Depressed, we continued up after the other band of rams. Upon cresting the top, we were relieved to find the five rams still feeding low on the mountain, slowly working their way up towards us. This was the perfect. We sat above this group of rams for more than 10 hours. It was about 7:30 in the evening when the weather began to change. There was a sudden shift in the wind, bringing clouds and rain. After putting on every piece of clothing and doing calisthenics to stay warm, the rams finally showed themselves two hours later. Unfortunately, we just couldn’t make any of the rams legal. This, added to the fact that the wind was steadily increasing, prompted us to drop back down to camp.

Day 5 brought fog, but no rain. We had all our gear strung out like it was an old fashioned yard sale in hopes of drying out before we packed up to head down glacier. We had spotted sheep on day two further down glacier and they were our next targets. We broke camp and made for the smooth white ice in hopes of easy travel — easy travel in glacier country is a relative term, as we soon came to learn. We spent the better part of eight hours hiking in our crampons doing what we could to save our feet. We eventually made it to our desired location only to be greeted with one last obstacle: finding a way to get off the glacier.

..............................

» TO-DO ITEM
Restate the part of the ram-hunting passage that begins at the words "Depressed, we continued" and stops after "down to camp.", switching "wind" to "breeze".

..............................

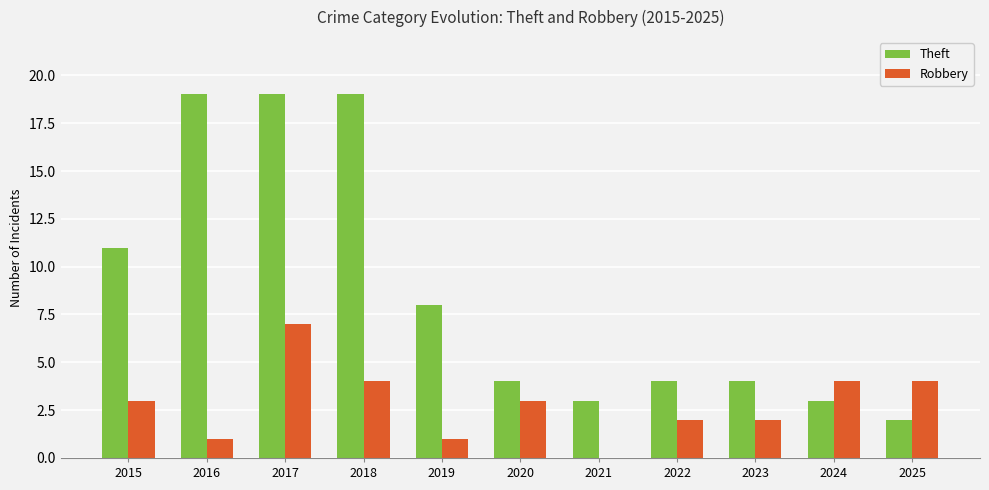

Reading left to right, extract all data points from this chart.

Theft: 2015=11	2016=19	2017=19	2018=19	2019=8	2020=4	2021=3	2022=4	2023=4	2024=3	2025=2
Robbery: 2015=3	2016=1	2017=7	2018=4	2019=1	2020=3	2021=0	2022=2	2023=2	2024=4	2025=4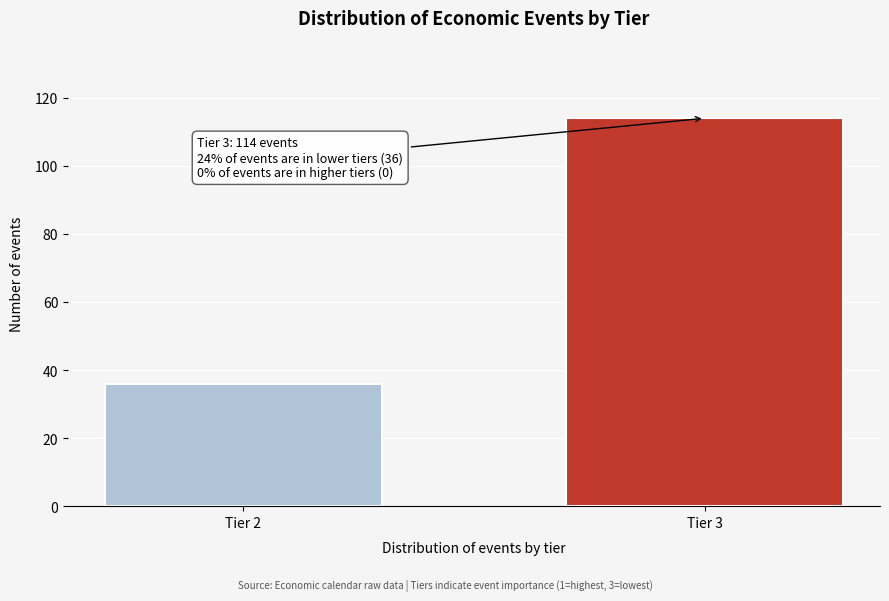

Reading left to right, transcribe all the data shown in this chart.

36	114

..............................

» OUTPUT OF THE EXERCISE
Depressed, we continued up after the other band of rams. Upon cresting the top, we were relieved to find the five rams still feeding low on the mountain, slowly working their way up towards us. This was the perfect. We sat above this group of rams for more than 10 hours. It was about 7:30 in the evening when the weather began to change. There was a sudden shift in the breeze, bringing clouds and rain. After putting on every piece of clothing and doing calisthenics to stay warm, the rams finally showed themselves two hours later. Unfortunately, we just couldn’t make any of the rams legal. This, added to the fact that the breeze was steadily increasing, prompted us to drop back down to camp.